Large language models (LLMs) are transforming industries, unlocking unprecedented capabilities. It’s an exciting time, but harnessing this power responsibly means navigating a complex web of potential risks—from harmful content to data leaks. Just as data needs robust storage and security, AI models need strong guardrails.

But it seems like new guardrail models pop up every other month, making it tough to know which fits your needs or if you even need one yet. Maybe you’ve heard about protecting against SQL injection, but now there’s talk of “prompt injection” and other novel attacks on LLM applications that constantly emerge. Are you worried about sending your proprietary data to third-party LLM APIs? Feeling overwhelmed by AI security?

In this series, we’ll break down the critical layers of protection needed for enterprise AI, covering both the familiar ground of application security best practices (which absolutely still apply) and the unique challenges specific to AI. We’ll also reflect how we approach these challenges at Pure Storage:

  • Part 1: What No One Tells You About Securing AI Apps: Demystifying AI Guardrails (You are here!): Understanding how combining DevSecOps with specialized safety models is key to making LLM apps strong, secure, and compliant.
================================
* What you need to do
Using the excerpt on securing AI apps, explain in one to three sentences why it is hard to tell which guardrail model suits your needs.

* Provided material
================================
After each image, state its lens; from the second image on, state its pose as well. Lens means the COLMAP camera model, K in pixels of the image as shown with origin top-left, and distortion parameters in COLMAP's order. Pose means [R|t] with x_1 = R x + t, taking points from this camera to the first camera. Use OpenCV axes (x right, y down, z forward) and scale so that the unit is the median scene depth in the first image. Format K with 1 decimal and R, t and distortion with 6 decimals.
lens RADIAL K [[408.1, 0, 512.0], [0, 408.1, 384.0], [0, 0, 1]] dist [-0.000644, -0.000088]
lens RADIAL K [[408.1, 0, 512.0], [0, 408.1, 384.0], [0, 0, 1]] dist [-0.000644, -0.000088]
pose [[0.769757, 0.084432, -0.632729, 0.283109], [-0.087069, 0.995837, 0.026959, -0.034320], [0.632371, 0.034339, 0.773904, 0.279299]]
================================
* Response box
New guardrail models seem to appear every other month. That makes it tough to know which one fits your needs, or whether you need one yet.